Fed officials envisioned one more rate hike this year, according to the median forecast for the federal funds rate. Most market participants estimated that the central bank would raise rates again at its December policy meeting.

While striking an upbeat tone about overall U.S. economic growth, Powell also acknowledged the trade concerns among American businesses.

"We've been hearing a rising chorus of concerns from businesses all over the country about disruption of supply chains, materials cost increases," he said, adding Fed officials worried about the loss of business confidence and the possibility of a financial market reaction to unexpected trade developments.

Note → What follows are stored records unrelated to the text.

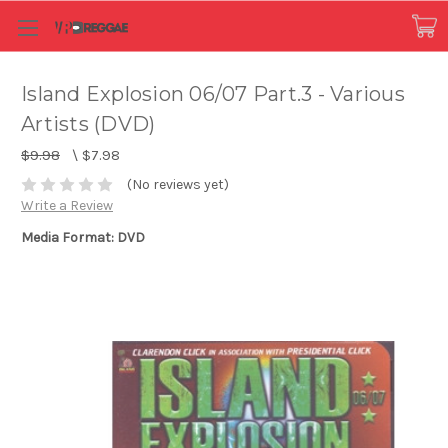
Island Explosion 06/07 Part.3 - Various
Artists (DVD)
$9.98
\
$7.98
(No reviews yet)
Write a Review
Media Format: DVD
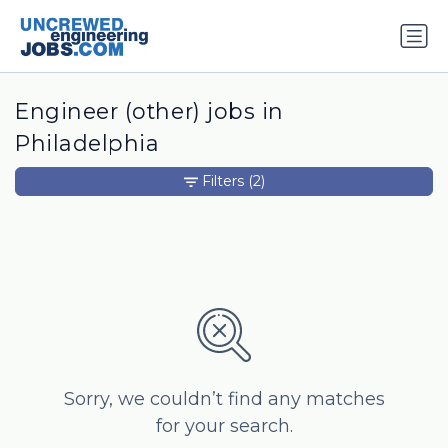
Engineer (other) jobs in
Philadelphia
Filters
(2)
Sorry, we couldn’t find any matches
for your search.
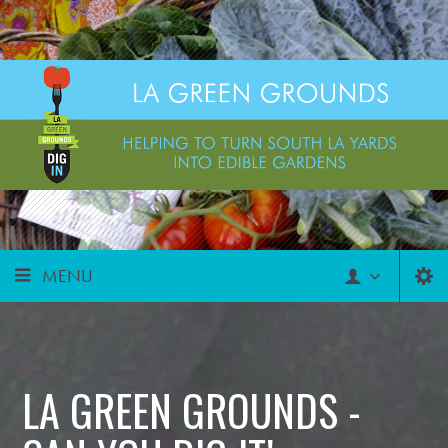
MENU
LA GREEN GROUNDS -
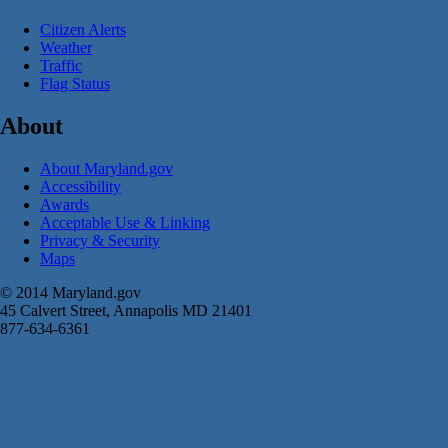
Citizen Alerts
Weather
Traffic
Flag Status
About
About Maryland.gov
Accessibility
Awards
Acceptable Use & Linking
Privacy & Security
Maps
© 2014 Maryland.gov
45 Calvert Street, Annapolis MD 21401
877-634-6361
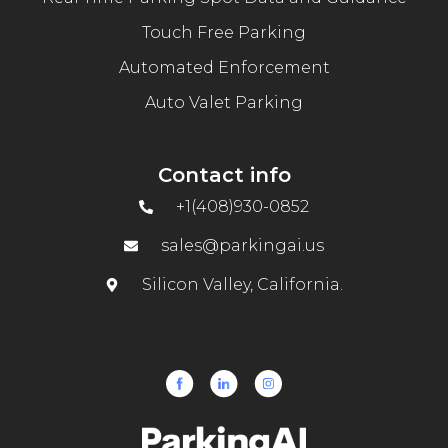
Touch Free Parking
Automated Enforcement
Auto Valet Parking
Contact info
+1(408)930-0852
sales@parkingai.us
Silicon Valley, California.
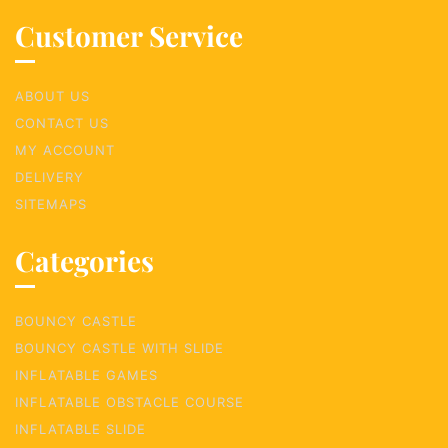
Customer Service
ABOUT US
CONTACT US
MY ACCOUNT
DELIVERY
SITEMAPS
Categories
BOUNCY CASTLE
BOUNCY CASTLE WITH SLIDE
INFLATABLE GAMES
INFLATABLE OBSTACLE COURSE
INFLATABLE SLIDE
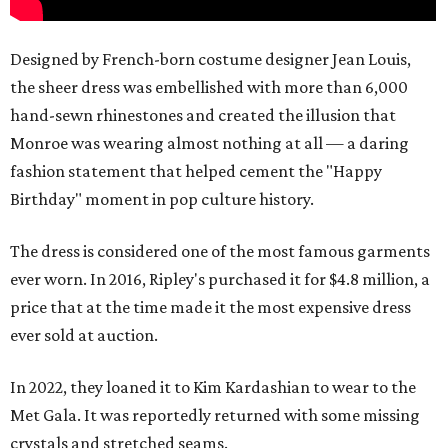
Designed by French-born costume designer Jean Louis,
the sheer dress was embellished with more than 6,000
hand-sewn rhinestones and created the illusion that
Monroe was wearing almost nothing at all — a daring
fashion statement that helped cement the "Happy
Birthday" moment in pop culture history.
The dress is considered one of the most famous garments
ever worn. In 2016, Ripley's purchased it for $4.8 million, a
price that at the time made it the most expensive dress
ever sold at auction.
In 2022, they loaned it to Kim Kardashian to wear to the
Met Gala. It was reportedly returned with some missing
crystals and stretched seams.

Under the "America First" protectionist policies, the Trump administration has imposed high tariffs on a variety of imported products worth of hundreds of billions of U.S. dollars, provoking strong opposition from the domestic business community and retaliatory measures from U.S. trading partners.

"I think if this, perhaps inadvertently, goes to a place where we have widespread tariffs that remain in place for a long time, a more protectionist world, that's going to be bad for the United States' economy, and for American workers and families, and also for other economies," Powell said.

Wednesday's announcement marked the Fed's eighth rate hike of this tightening cycle beginning December 2015 and the third move under Powell, who took the helm of the central bank in February.

The rate hike also came after U.S. President Donald Trump recently complained that he was "not thrilled" by the Fed's tightening policy.

While nominated by Trump to head the central bank, Powell promised that the Fed would remain politically independent.

"We consider the best thinking, the best theory, and the best evidence... we don't consider political factors or things like that," he said.